Your task:
Each line in the material below, starting at the one with "basket: none [106,181,134,209]" and ending at the one with "waste bin: none", is to be reproduced exactly; no picture is to be copied.

Exercise material:
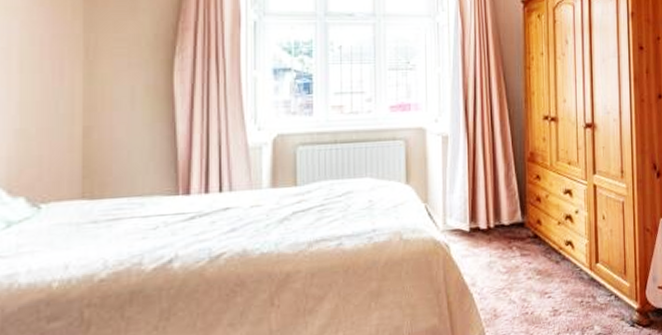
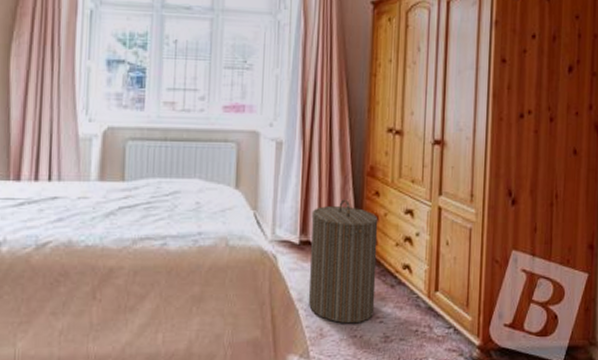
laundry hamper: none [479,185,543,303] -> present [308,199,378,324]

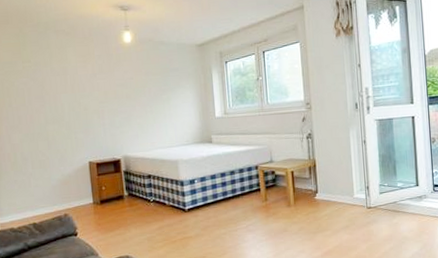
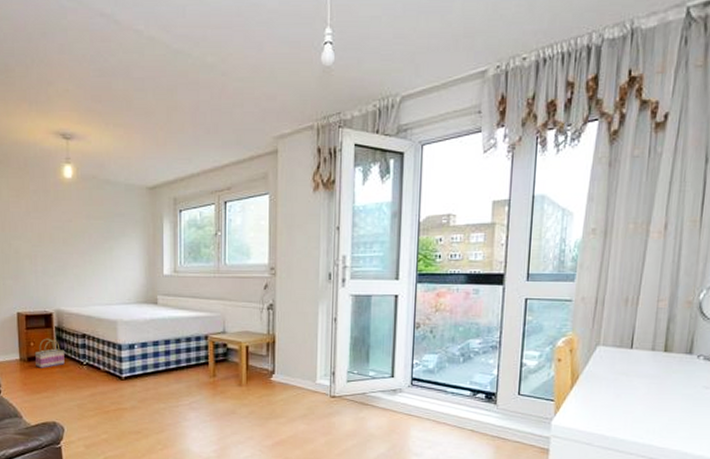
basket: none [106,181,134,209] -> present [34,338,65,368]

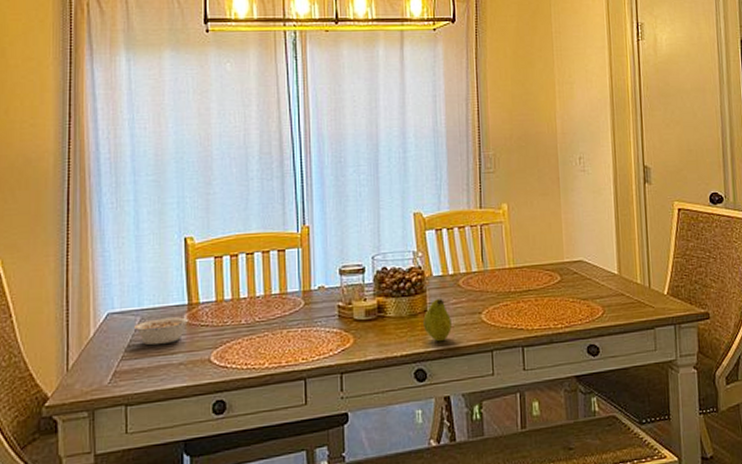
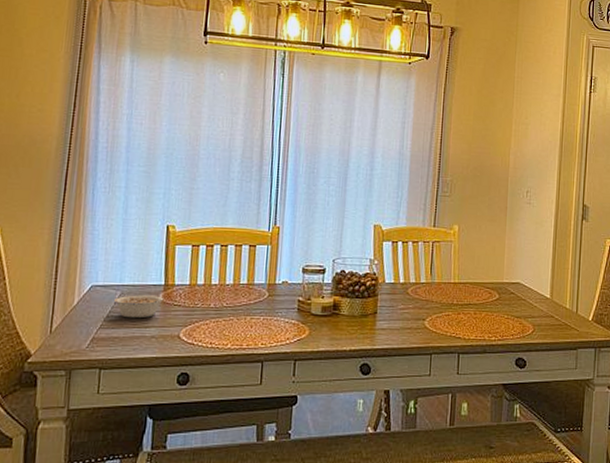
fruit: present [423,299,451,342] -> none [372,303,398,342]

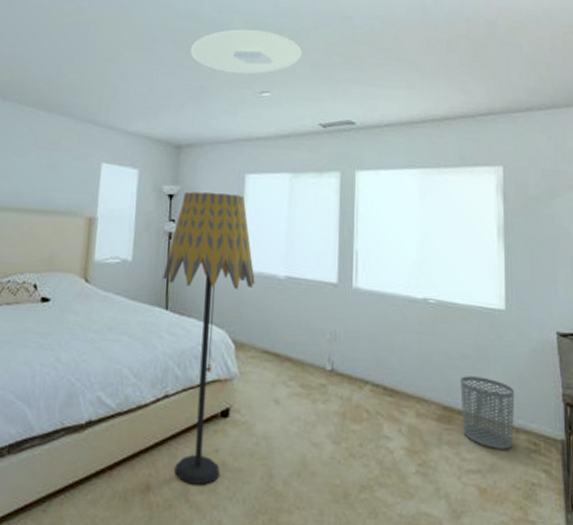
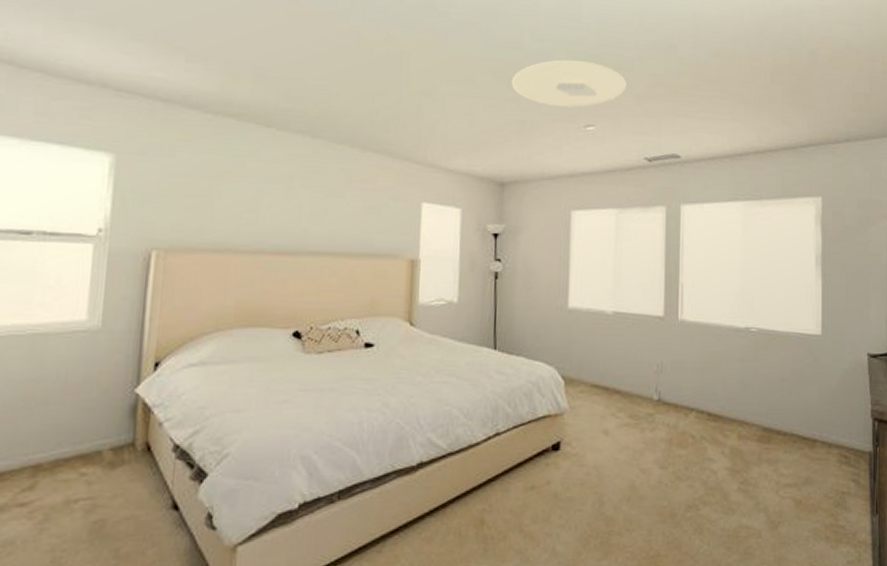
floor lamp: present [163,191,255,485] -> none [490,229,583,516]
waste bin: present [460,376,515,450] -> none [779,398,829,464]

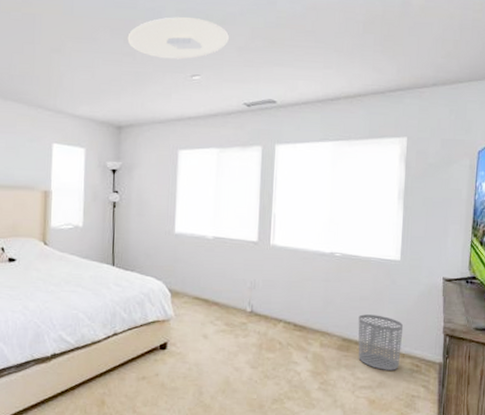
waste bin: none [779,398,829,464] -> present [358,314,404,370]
...
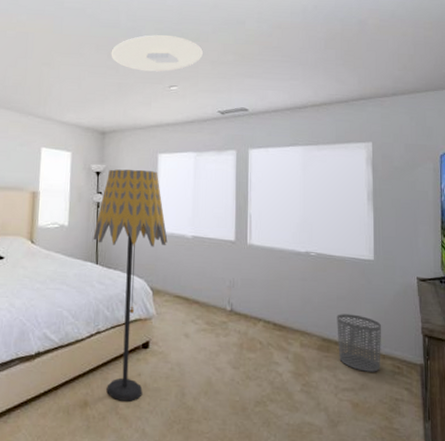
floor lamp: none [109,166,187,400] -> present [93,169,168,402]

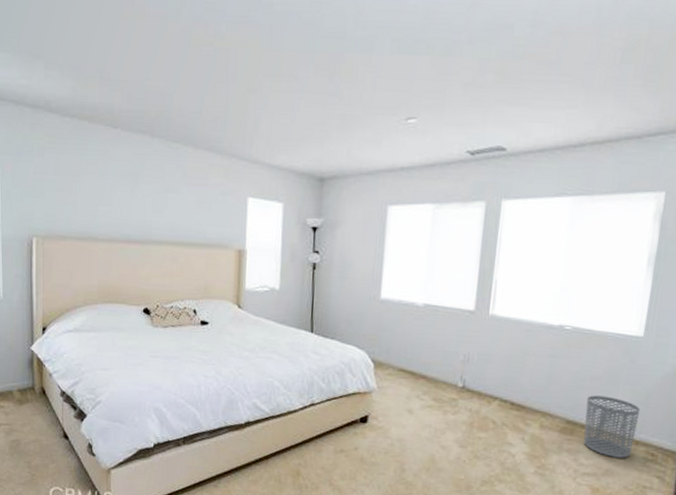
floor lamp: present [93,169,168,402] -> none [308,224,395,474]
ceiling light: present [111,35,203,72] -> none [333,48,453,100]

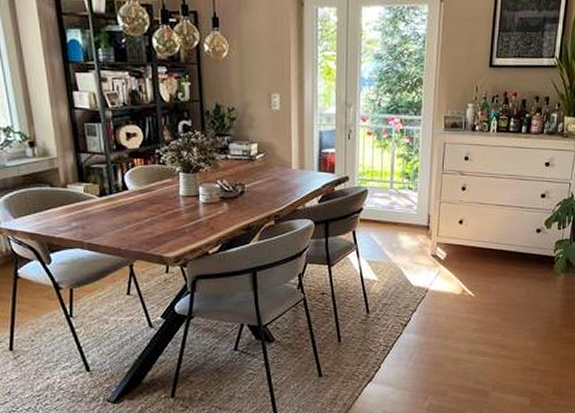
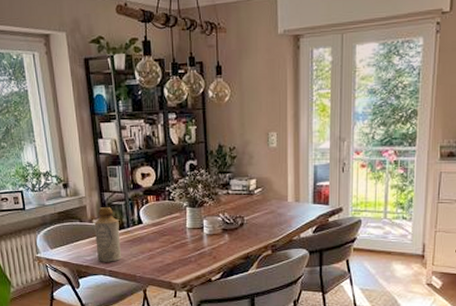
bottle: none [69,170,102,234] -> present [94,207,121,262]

Answer:
basket: none [106,181,134,209] -> present [34,338,65,368]

fruit: present [423,299,451,342] -> none [372,303,398,342]

floor lamp: present [163,191,255,485] -> none [490,229,583,516]
waste bin: present [460,376,515,450] -> none [779,398,829,464]

waste bin: none [779,398,829,464] -> present [358,314,404,370]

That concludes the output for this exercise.